Installtion of IB card is straightforward: it is merely an extra card that you insert into a PCIExpress slot. For servers, most likely you will need a PCI riser card, so that you insert IB card into the riser card and insert the riser card into the motherboard.
See below for an updated network diagram. The actual implementation is a bit more complicated than drafted below, but the set up below is already sufficient to build a high-performance cluster for a bioinformatics lab.
Every major computer manufacture (Dell, HP, IBM, etc) offers rackmount server boxes, and there are also many smaller companies that specialize in server boxes with their own brands and SuperMicro components. Typically, you may want to pick a 1U head node, one or multiple 2U compute node box (that houses 4-socket nodes), and one 4U storage node.
For a typical low-cost cluster, you can pick a compute node that contains two 12/8/6-core Intel/AMD server CPUs, 2GB or 4GB server memory per CPU core, and 1TB hard drive per node. Examples are IBM DX360 M3 and Dell PowerEdge R820. For head node, it can be a simple 1U lower-end machine, since its main purpose is not to execute jobs but to handle user log in and job submission. For storage node, its main purpose is to store files with many hard enterprise-level hard drives, and typical set up are 12 drives (for 2U servers) or 36 drivers (for 4U servers). The network switch should be gigabit ethernet switch, and typical set up can be 12-port, 24-port or 48-port, depending no how many compute node you may want to have in the cluster.
As mentioned above, for my own cluster, I also set up a second network using 40Gbps infinibnd connection. The reason is that for genomics applications, gigabit ethernet connection has a maximum speed of ~120MB/second for file transmission, and it may be too slow for data analysis (especially considering that multiple users or multiple jobs may be using the same cluster at the same time). With infiniband and a typical storage box, the file reading/writing rate can easily reach >800MB/second, which is limited by hard drive array itself, not the infiniband.

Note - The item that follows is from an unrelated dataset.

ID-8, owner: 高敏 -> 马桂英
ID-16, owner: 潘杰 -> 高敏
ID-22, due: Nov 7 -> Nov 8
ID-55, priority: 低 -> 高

Infiniband also allows fast MPI computation. Typical infiniband switch and adapter providers include Menllanox and Intel (which purchased Qlogic infiniband), and I have used both. However, 40Gbps/100Gbpx ethernet cards are gaining more and more popularity nowadays and you may consider using them as well.

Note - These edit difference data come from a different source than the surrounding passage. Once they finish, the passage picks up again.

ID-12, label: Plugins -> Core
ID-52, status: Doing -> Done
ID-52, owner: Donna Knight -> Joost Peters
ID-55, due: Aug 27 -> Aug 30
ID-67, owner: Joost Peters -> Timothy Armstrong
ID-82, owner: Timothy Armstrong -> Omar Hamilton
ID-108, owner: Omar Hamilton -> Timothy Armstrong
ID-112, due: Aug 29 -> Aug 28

I built biocluster in 2010, using mostly IBM DX360 M3 as compute nodes, a SuperMicro storage server with with 36 drives as storage node, which was connected to a 45-drive JBOD (Just a Box of Drives, which expands the storage capacity). In addition, about half of the machines are plugged into a 4U Dell 354P 4200 Watt UPS, so that these machines can continue work with unintended power interruption. For complicated reasons, these IBM boxes are not high-density ones that I would have hoped for, so I can only fit two compute nodes per 2U space. I used one HP J9660A 48-port ethernet switch and another HP 1810G 24-port ethernet switch to connect all nodes together. For IB network, I used one QLogic 12300 36-port managed switch and one Mellanox IS5025 36-port unmanaged switch to connect all nodes together. Each node is equipped with a Mellanox MHQH19BXTR ConnectX2 VPI InfiniBand 40Gbps PCIE Network Card, and they are connected to the switch by Copper QSFP to QSFP 30 AWG passive QDR-QDR cable. Finally, these machines were housed in a Dell 4820 48U Rack, even though they were designed for a completely different IBM iDataPlex half-depth rack, so it has been difficult to set up the cabling well enough. Despite the ugly appearance (see below), these machines have worked well so far after so many years.
A second cluster that I helped build quite a while ago include Dell c1100 as head node, many Dell C6100 as compute nodes, Dell C2100 as storage node, plus an external JBOD. The components are connected by Netgear gigabit ethernet switch and Mellanox 56Gbps infiniband switch.